Quando iniziano i primi segnali di allerta?
«Come detto negli Stati Uniti è dai primi anni 2000 che si comincia a comprendere la gravità del problema con i primi interventi dell’EPA, l’agenzia di protezione ambientale, sebbene le società produttrici avessero già da anni informazioni gravi. La Regione Veneto pone dei primi limiti già nel 2014, poco dopo la scoperta dell’inquinamento. Mentre solo nel 2020 l’Unione Europea invita gli stati membri a monitorare i PFAS e fissa con la direttiva 2184 il limite a 0,10 μg/l per litro per 20 PFAS e 0,50 μg/l per tutti gli altri PFAS in commercio (oltre 10 mila). Le analisi effettuate in Veneto sugli abitanti della zona rossa (provincia di Vicenza) rivelano invece una presenza di PFAS che è arrivata anche a cento mila nanogrammi per litro».
Come si arriva a capire che anche l’acqua potabile è contaminata da PFAS?
«L’ISPRA viene incaricata di svolgere un primo studio sull’acqua dei fiumi, ma fanno di più e
analizzano l’acqua potabile delle fontanelle dei cimiteri. Quindi vanno nei paesi più sperduti della provincia di Vicenza e scoprono che quelle acque avevano altissimi livelli di PFAS. A quel punto viene fatta la prima segnalazione al Ministero dell’ambiente e al Ministero della salute oltre che alla Regione Veneto. Vicenza risulta essere la zona più contaminata e in particolare Lonigo, dove ha sede la falda acquifera che rifornisce gli acquedotti di tre province ed è la seconda falda acquifera più grande d’Europa. Lì inizia uno studio a ritroso. Partendo dallo scarico industriale che proviene dal distretto della concia di Arzignano e si scopre che il grosso dell’inquinamento proviene dal depuratore di Trissino».
La presenza del depuratore non garantisce la purezza dell’acqua potabile?
«Il primo dato significativo è che il depuratore non ferma i PFAS, come entrano, escono perché questi impianti non sono in grado trattare queste sostanze. Il secondo dato è che a Trissino scarica la Miteni. L’azienda si autodenuncia, vengono fatte le analisi sulla popolazione, messi filtri aggiuntivi al depuratore con la convinzione di aver risolto il problema.

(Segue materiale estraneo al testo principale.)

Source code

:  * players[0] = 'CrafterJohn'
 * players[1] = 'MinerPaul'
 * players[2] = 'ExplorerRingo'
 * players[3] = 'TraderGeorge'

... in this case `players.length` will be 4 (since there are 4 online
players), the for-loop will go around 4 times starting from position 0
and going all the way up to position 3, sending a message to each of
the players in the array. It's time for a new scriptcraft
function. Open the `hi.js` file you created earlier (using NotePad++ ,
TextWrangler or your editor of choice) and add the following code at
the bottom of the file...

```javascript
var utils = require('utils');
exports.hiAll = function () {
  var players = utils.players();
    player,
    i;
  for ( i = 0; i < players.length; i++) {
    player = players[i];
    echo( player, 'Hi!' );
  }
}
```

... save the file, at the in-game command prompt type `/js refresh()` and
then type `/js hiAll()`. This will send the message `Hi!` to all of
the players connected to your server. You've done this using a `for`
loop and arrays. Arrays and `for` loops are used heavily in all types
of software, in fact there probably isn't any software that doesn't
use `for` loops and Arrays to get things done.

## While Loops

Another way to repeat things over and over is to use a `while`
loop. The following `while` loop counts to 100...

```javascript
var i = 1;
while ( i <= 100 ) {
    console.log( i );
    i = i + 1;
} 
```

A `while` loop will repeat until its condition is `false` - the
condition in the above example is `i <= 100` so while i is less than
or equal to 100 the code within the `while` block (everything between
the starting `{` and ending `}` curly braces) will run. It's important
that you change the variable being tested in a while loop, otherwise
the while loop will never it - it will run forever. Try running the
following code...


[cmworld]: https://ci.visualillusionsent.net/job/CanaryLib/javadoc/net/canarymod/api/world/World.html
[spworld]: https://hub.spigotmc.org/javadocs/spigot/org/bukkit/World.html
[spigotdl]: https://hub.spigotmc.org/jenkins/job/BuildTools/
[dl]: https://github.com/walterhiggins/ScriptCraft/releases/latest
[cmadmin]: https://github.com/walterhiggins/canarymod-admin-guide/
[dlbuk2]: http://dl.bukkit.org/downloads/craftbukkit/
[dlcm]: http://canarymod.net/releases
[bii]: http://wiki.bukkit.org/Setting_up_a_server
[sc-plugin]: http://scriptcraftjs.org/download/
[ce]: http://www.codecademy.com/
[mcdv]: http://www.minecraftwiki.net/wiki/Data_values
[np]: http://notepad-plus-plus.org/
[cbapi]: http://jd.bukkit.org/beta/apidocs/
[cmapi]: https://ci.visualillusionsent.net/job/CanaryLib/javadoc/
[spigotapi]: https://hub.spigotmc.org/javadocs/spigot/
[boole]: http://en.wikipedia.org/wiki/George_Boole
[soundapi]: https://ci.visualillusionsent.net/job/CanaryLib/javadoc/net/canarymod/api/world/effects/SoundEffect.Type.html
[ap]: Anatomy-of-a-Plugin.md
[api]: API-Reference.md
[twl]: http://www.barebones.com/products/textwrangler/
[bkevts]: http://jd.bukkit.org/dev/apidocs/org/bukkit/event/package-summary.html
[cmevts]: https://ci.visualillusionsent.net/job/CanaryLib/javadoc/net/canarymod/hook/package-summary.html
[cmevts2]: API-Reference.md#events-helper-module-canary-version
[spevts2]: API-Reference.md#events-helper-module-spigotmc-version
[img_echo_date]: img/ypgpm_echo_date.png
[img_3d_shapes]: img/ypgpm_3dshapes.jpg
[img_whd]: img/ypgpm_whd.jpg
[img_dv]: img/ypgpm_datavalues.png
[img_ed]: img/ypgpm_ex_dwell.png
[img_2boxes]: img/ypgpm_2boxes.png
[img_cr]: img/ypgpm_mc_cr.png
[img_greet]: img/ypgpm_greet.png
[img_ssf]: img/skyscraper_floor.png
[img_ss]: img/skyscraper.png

In realtà nel 2017 altre analisi rivelano che ad essere contaminati sono soprattutto i giovani, anche bambini di due o tre anni, non ancora nati nel 2013, anno della scoperta dell’inquinamento della falda acquifera».
Questo cosa significa?
«La scoperta più sconvolgente è che la contaminazione nell’uomo risulta molto alta. Tale per cui una donna quando è incinta trasferisce attraverso la placenta l’inquinamento al feto che trattiene i PFAS, mentre la madre se ne libera».

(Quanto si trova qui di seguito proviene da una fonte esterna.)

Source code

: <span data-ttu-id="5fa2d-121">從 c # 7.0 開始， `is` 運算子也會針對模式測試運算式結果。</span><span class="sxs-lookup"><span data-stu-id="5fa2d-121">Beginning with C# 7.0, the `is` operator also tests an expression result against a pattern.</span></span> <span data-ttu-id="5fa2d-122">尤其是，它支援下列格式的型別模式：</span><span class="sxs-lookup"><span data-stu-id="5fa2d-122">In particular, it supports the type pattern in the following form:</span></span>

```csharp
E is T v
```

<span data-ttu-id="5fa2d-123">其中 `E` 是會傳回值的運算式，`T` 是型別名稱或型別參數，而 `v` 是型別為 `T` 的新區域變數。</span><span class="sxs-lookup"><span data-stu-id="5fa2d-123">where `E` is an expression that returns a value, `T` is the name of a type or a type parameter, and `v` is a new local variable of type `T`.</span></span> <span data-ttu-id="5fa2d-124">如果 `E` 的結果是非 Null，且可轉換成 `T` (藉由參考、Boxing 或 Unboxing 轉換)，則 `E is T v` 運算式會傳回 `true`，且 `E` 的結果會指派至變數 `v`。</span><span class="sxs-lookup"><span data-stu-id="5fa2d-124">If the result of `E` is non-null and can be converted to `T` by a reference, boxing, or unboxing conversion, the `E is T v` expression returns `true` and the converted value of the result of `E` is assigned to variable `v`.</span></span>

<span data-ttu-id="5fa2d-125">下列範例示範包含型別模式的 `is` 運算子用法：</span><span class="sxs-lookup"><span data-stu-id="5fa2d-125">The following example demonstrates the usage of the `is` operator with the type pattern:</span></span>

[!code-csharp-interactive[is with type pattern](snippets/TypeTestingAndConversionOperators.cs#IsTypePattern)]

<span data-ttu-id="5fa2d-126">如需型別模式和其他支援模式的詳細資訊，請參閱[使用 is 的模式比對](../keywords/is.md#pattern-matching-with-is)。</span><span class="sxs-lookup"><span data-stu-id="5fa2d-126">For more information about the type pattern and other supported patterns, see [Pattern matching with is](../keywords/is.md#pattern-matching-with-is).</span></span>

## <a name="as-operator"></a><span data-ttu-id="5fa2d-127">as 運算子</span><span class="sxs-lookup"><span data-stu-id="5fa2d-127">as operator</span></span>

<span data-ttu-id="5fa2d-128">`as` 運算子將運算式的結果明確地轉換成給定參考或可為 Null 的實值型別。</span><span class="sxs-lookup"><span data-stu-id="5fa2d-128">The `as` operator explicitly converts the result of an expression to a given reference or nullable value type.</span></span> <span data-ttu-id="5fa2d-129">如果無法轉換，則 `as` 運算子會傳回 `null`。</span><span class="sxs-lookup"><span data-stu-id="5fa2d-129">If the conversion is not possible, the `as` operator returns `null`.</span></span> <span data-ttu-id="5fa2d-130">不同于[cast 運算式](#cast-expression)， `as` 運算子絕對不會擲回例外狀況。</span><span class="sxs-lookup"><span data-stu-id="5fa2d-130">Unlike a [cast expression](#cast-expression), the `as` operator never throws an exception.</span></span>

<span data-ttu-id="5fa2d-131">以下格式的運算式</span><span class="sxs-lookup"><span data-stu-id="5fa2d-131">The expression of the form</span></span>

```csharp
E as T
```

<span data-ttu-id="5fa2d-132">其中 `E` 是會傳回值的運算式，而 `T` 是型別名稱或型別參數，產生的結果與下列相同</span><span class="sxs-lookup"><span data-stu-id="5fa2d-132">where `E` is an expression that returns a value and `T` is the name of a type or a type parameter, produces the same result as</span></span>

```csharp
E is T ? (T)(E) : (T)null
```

Esistono dei farmaci per porvi rimedio?
«Ad oggi non c’è certezza in merito. Si è parlato di plasmaferesi, ovvero un lavaggio del sangue, ma non ci sono riscontri al riguardo. Quindi al momento finché l’acqua è contaminata le previsioni non sono positive».

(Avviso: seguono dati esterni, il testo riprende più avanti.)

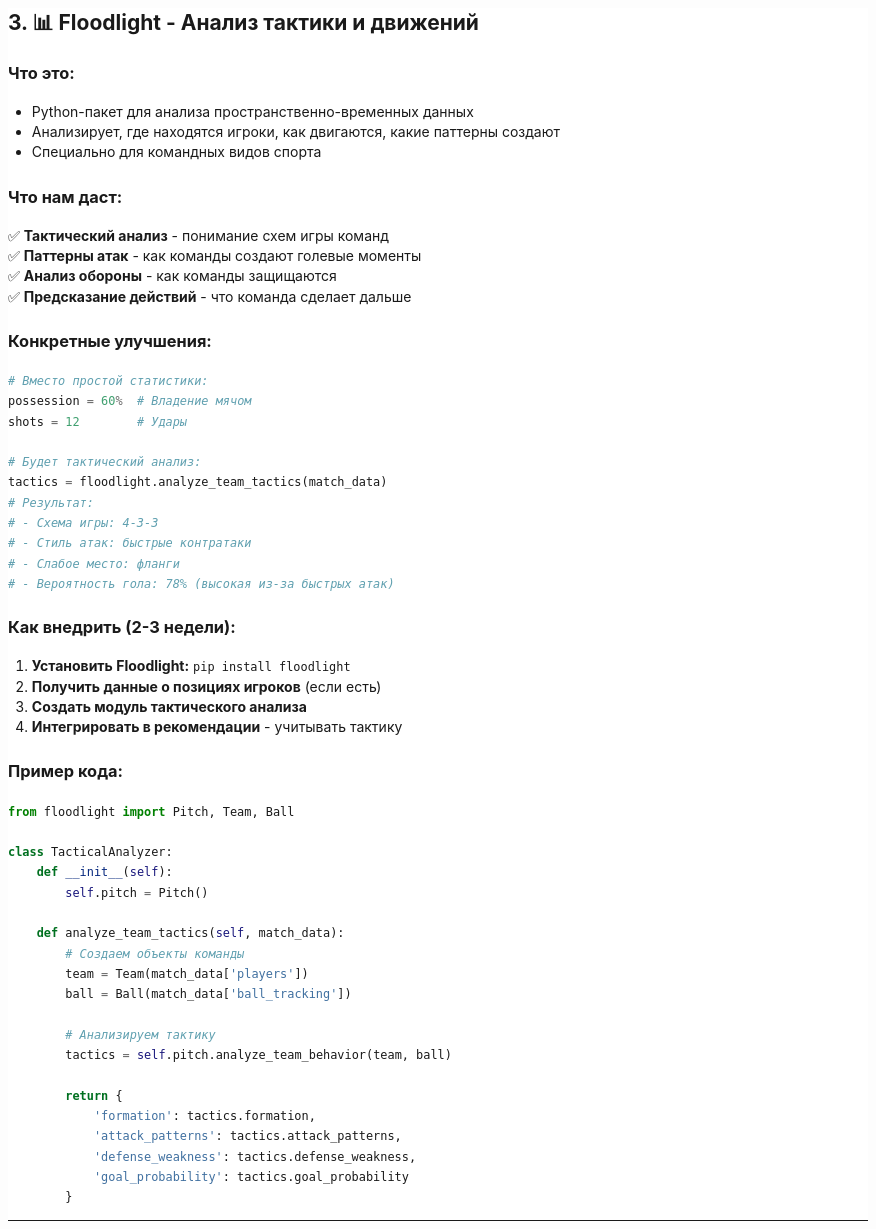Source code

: 
## 3. 📊 **Floodlight** - Анализ тактики и движений

### **Что это:**
- Python-пакет для анализа пространственно-временных данных
- Анализирует, где находятся игроки, как двигаются, какие паттерны создают
- Специально для командных видов спорта

### **Что нам даст:**
✅ **Тактический анализ** - понимание схем игры команд  
✅ **Паттерны атак** - как команды создают голевые моменты  
✅ **Анализ обороны** - как команды защищаются  
✅ **Предсказание действий** - что команда сделает дальше  

### **Конкретные улучшения:**
```python
# Вместо простой статистики:
possession = 60%  # Владение мячом
shots = 12        # Удары

# Будет тактический анализ:
tactics = floodlight.analyze_team_tactics(match_data)
# Результат:
# - Схема игры: 4-3-3
# - Стиль атак: быстрые контратаки
# - Слабое место: фланги
# - Вероятность гола: 78% (высокая из-за быстрых атак)
```

### **Как внедрить (2-3 недели):**
1. **Установить Floodlight:** `pip install floodlight`
2. **Получить данные о позициях игроков** (если есть)
3. **Создать модуль тактического анализа**
4. **Интегрировать в рекомендации** - учитывать тактику

### **Пример кода:**
```python
from floodlight import Pitch, Team, Ball

class TacticalAnalyzer:
    def __init__(self):
        self.pitch = Pitch()
    
    def analyze_team_tactics(self, match_data):
        # Создаем объекты команды
        team = Team(match_data['players'])
        ball = Ball(match_data['ball_tracking'])
        
        # Анализируем тактику
        tactics = self.pitch.analyze_team_behavior(team, ball)
        
        return {
            'formation': tactics.formation,
            'attack_patterns': tactics.attack_patterns,
            'defense_weakness': tactics.defense_weakness,
            'goal_probability': tactics.goal_probability
        }
```

---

Le istituzioni cosa hanno fatto?
«La Regione Veneto si è presa l’impegno di fare lo studio epidemiologico per capire le
conseguenze dei PFAS sulle persone. Ancora non ci sono i risultati. Il timore è di trovarsi di fronte ad una situazione di difficile gestione. I costi di filtraggio sono elevati e la sostanza filtrata rimane nei carboni attivi. Questi dovranno poi essere smaltiti, non in discarica però, ma bruciati ad almeno 1500 gradi».